» What the task asks
Please count the lines below that hold the word "will" and give the count without any other text.

Stored data entries
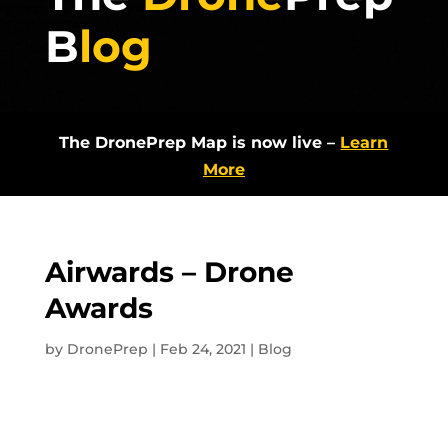
B
log
The DronePrep Map is now live –
Learn
More
Airwards – Drone
Awards
by
DronePrep
|
Feb 24, 2021
|
Blog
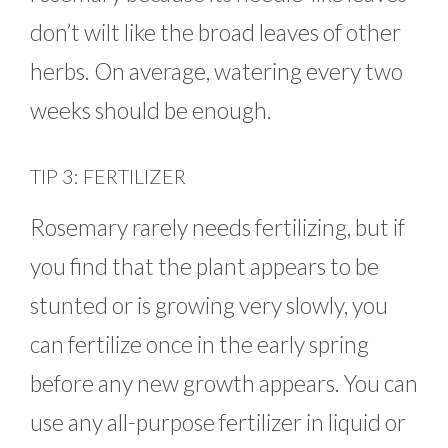
don’t wilt like the broad leaves of other
herbs. On average, watering every two
weeks should be enough.
TIP 3: FERTILIZER
Rosemary rarely needs fertilizing, but if
you find that the plant appears to be
stunted or is growing very slowly, you
can fertilize once in the early spring
before any new growth appears. You can
use any all-purpose fertilizer in liquid or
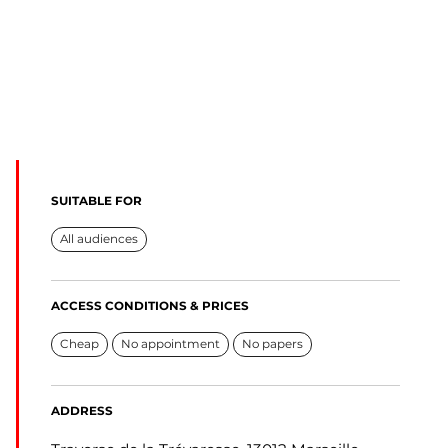
SUITABLE FOR
All audiences
ACCESS CONDITIONS & PRICES
Cheap
No appointment
No papers
ADDRESS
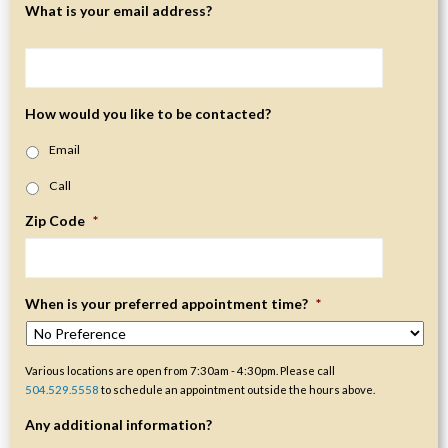
What is your email address?
How would you like to be contacted?
Email
Call
Zip Code
*
When is your preferred appointment time?
*
Various locations are open from 7:30am - 4:30pm. Please call
504.529.5558
to schedule an appointment outside the hours above.
Any additional information?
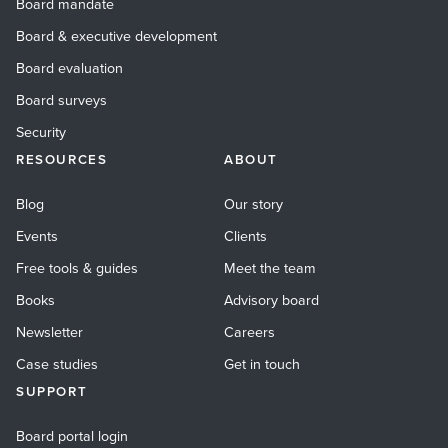
Board mandate
Board & executive development
Board evaluation
Board surveys
Security
RESOURCES
ABOUT
Blog
Our story
Events
Clients
Free tools & guides
Meet the team
Books
Advisory board
Newsletter
Careers
Case studies
Get in touch
SUPPORT
Board portal login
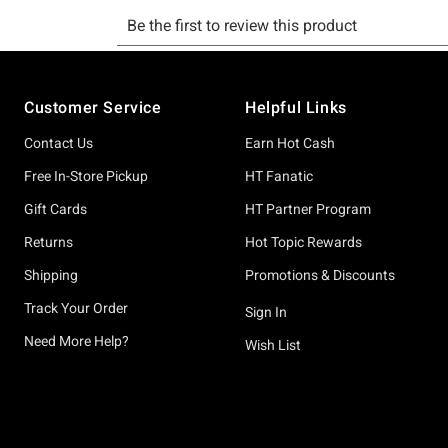
Footer
Customer Service
Helpful Links
Contact Us
Earn Hot Cash
Free In-Store Pickup
HT Fanatic
Gift Cards
HT Partner Program
Returns
Hot Topic Rewards
Shipping
Promotions & Discounts
Track Your Order
Sign In
Need More Help?
Wish List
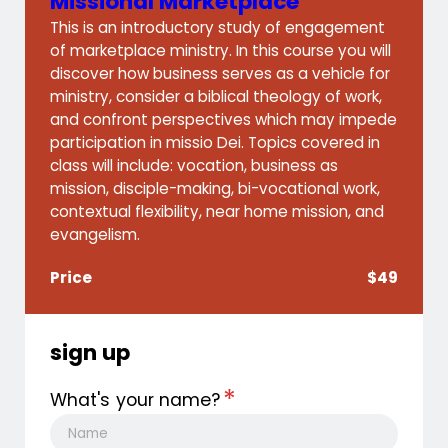
Missional Marketplace
This is an introductory study of engagement
of marketplace ministry. In this course you will
discover how business serves as a vehicle for
ministry, consider a biblical theology of work,
and confront perspectives which may impede
participation in missio Dei. Topics covered in
class will include: vocation, business as
mission, disciple-making, bi-vocational work,
contextual flexibility, near home mission, and
evangelism.
Price
$49
sign up
*
What's your name?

» Answer to this task
2